• **Exercise set**
**A)** Retype the portion of the Automatic Audio Auditor project description that begins at the words "Project description" and stops after "need additional training.", keeping every word unchanged.
**B)** In the Automatic Audio Auditor project description, what does the system use to generate transcripts of audio recordings?

• **Supplied passage**
===

Automatic Audio Auditor (AAA)

Project description

To assure data quality during our field and phone surveys, IPA audits recorded responses manually to detect that quality standards are met, such as consents fully read, surveys delivered completely, and how respondents answer questions. However, manual audits are expensive and not scalable. This scenario provides an opportunity to leverage the existing survey data and machine learning capabilities to develop a tool that automatically analyzes the audio recordings, potentially in real time, and flags survey responses that need revision and enumerators that need additional training.

The Automatic Audio Auditor (AAA) is a system that automatically audits survey audio recordings and flags enumerators and question items that present evidence of low quality. The system generates transcripts of audio recordings using machine learning transcription models, and then compares the transcripts to survey questionnaires to identify: if consents were read appropriately, if all questions were asked, and if respondents' answers were the same as the ones recorded in the survey platform.

===

• **Given data**
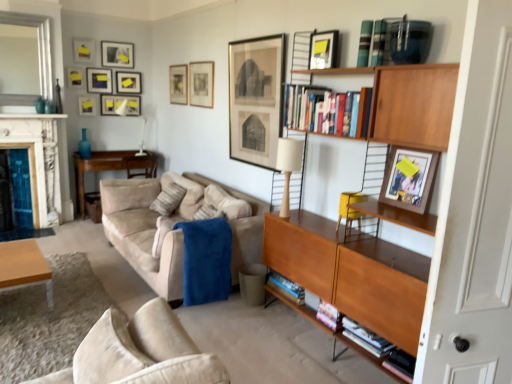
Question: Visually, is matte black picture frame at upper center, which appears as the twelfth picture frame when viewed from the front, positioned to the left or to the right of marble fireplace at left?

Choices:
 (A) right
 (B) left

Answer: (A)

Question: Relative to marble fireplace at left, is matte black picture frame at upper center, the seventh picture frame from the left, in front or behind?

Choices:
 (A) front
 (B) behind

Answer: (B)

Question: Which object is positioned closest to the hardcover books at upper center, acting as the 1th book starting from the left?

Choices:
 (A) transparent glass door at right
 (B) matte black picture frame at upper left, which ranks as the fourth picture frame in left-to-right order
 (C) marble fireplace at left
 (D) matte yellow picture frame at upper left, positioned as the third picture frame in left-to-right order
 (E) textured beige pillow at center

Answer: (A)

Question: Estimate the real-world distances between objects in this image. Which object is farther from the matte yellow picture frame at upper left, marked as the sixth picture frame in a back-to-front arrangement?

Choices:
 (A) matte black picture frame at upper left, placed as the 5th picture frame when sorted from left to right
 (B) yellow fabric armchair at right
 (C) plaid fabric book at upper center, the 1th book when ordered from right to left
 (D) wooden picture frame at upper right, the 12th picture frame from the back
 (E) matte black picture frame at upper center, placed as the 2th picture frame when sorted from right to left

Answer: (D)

===

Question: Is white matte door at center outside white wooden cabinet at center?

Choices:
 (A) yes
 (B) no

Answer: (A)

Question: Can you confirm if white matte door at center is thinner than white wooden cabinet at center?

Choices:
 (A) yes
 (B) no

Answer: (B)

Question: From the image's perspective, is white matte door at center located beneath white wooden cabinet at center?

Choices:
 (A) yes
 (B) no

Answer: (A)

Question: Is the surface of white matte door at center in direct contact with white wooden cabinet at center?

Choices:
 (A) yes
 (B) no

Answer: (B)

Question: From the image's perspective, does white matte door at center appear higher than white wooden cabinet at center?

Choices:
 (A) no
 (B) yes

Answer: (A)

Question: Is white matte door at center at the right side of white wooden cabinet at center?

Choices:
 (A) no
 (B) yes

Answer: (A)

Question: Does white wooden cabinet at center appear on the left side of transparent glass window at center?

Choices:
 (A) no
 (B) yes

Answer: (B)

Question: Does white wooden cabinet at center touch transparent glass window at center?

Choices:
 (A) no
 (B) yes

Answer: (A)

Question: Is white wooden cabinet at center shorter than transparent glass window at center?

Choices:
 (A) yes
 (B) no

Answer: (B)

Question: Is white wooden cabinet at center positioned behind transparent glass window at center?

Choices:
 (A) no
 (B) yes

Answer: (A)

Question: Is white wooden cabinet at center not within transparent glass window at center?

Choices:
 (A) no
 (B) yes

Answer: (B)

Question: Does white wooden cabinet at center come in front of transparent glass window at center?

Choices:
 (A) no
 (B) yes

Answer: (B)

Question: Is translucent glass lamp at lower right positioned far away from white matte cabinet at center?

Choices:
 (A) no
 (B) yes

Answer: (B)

===

• **Answers for the exercise**
**A)**
Project description

To assure data quality during our field and phone surveys, IPA audits recorded responses manually to detect that quality standards are met, such as consents fully read, surveys delivered completely, and how respondents answer questions. However, manual audits are expensive and not scalable. This scenario provides an opportunity to leverage the existing survey data and machine learning capabilities to develop a tool that automatically analyzes the audio recordings, potentially in real time, and flags survey responses that need revision and enumerators that need additional training.

**B)** Machine learning transcription models.